Fiction

The Man

23 May 2020

It rained the day my parents sold me. Apprenticed was the word they used. But I was given to the man, and money changed hands, so sold is an honest description.

The man was tall, thin, almost gaunt. His face held a scowl deep etched on his face. I didn’t like what I saw.

“Welcome, Sir,” my mother said nervously. She made a gesture to clean the bare table and offered a chair. “Please sit.”

“No,” the man said harshly. But then his voice softened. “I prefer to stand.”

“Of course, Sir,” my father said. He reached out and placed a hand on my shoulder, his grip hard. “This is William. As you can see, he’s strong, and a hard worker.”

That was a surprise, coming from my father. By all account I must have been the laziest child he ever knew. And I hardly looked strong. Underfed, scrawny, but not strong.

“Hmp.” the man grunted, eyeing me over. “Show me your hands, Wil.”

“William.” I countered.

“Show respect, boy!” snapped my father. He looked to the man nervously. “He has spirit, Sir.”

The man looked at me with squinted eyes, still scowling. But I almost thought a smirk flickered at the edge of his mouth.

“William, then,” he said. “Your hands.”

I raised my hands toward him, palms up. He grabbed my wrists firmly and twisted them to look at my hands front and back. After a moment he released one hand and reached into his robe. I heard the schlick of steel as he pulled out a small dagger. At the sight of it I tried to free my other hand, but he held tight. With a quick movement he flicked the knife, and I felt a spark of pain in my thumb, then a warm trickle of blood.

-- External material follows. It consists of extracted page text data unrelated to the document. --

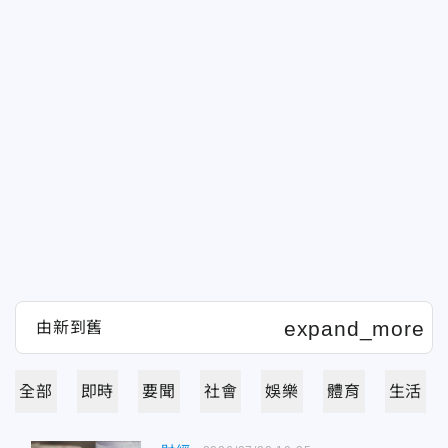
全部
即時
要聞
社會
娛樂
體育
生活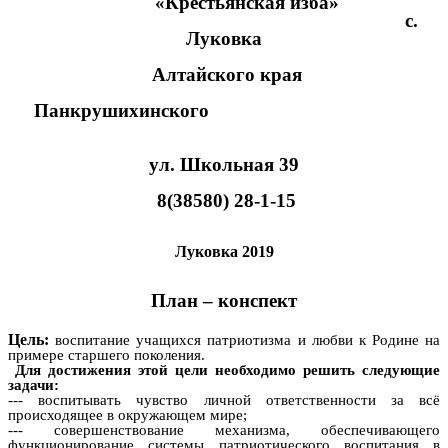
«Крестьянская изба»
с.
Луковка
Алтайского края
Панкрушихинского
ул. Школьная 39
8(38580) 28-1-15
Луковка 2019
План – конспект
Цель:
воспитание учащихся патриотизма и любви к Родине на
примере старшего поколения.
Для достижения этой цели необходимо решить следующие
задачи:
--- воспитывать чувство личной ответственности за всё
происходящее в окружающем мире;
--- совершенствование механизма, обеспечивающего
функционирование системы патриотического воспитания в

The man returned the knife to his robe, then pulled out a dark gray stone. It was smooth and round, about the size of a small potato. He wiped it against my wounded thumb, then looked at it oddly.

“Hmp.” he murmured, rubbing my blood on the stone. “Hmp.” For a long while that is all he did. Stare at my blood on the stone.

“Is everything all right, Sir?” my mother finally asked. The man looked up at her and nodded. I saw damp at the corners of his eyes. His face held an emotion I couldn’t read. Confusion? Regret? It unnerved me.

The man released my hand, then raised a pouch toward my father. It had the heft of coin.

“As agreed.” the man said. My father slowly took the pouch, and I could hear the stifled sobs of my mother.

“Quiet, woman,” my father said, more gentle than angry. My mother made a warbling inhale, then grew quiet.

The man glanced around the room, made another small grunt, then turned to leave.

“William,” he said, in a clear beckon to follow. I took a step, then froze. I wanted to turn, hold my mother in my arms one last time. But that would only make it harder for her. At least that is the lie I told myself for years. Instead, I took a deep breath and followed the man into the dark rain.

Memory is a strange thing. Of my life before that day I have only fleeting impressions. I remember the toils with my father, the love of my mother. But I can’t remember their faces. My father’s dark beard lingers in my mind, but the color of my mother’s hair? Flaxen? Auburn? The faces of my parents have faded into the crowd of remembered faces. Those I’ve protected, and those I’ve harmed. A blur of human strife.

The day I was sold, however, is crystal clear. Of that day I remember every sound, every smell. The taste of my evening meal on that day is still fresh on my tongue.

And I remember the face of the man who bought me. For a while, years after he died, I couldn’t remember his face or even the sound of his voice. The lessons I remembered. The anger, even the slumbering rage. But the man himself faded. Then over time, the memory of him returned. At first in the still small voice in the back of my mind. Then in my own voice. His words echoing from my lips.

Now I see his face often, in the reflection of glass or still water. As the memories return, the pieces of puzzles fall into place. Mysteries solved, so that now I know the truth of the man, and of myself. But there is one truth I cling to most.

I will again see my mother’s face in time.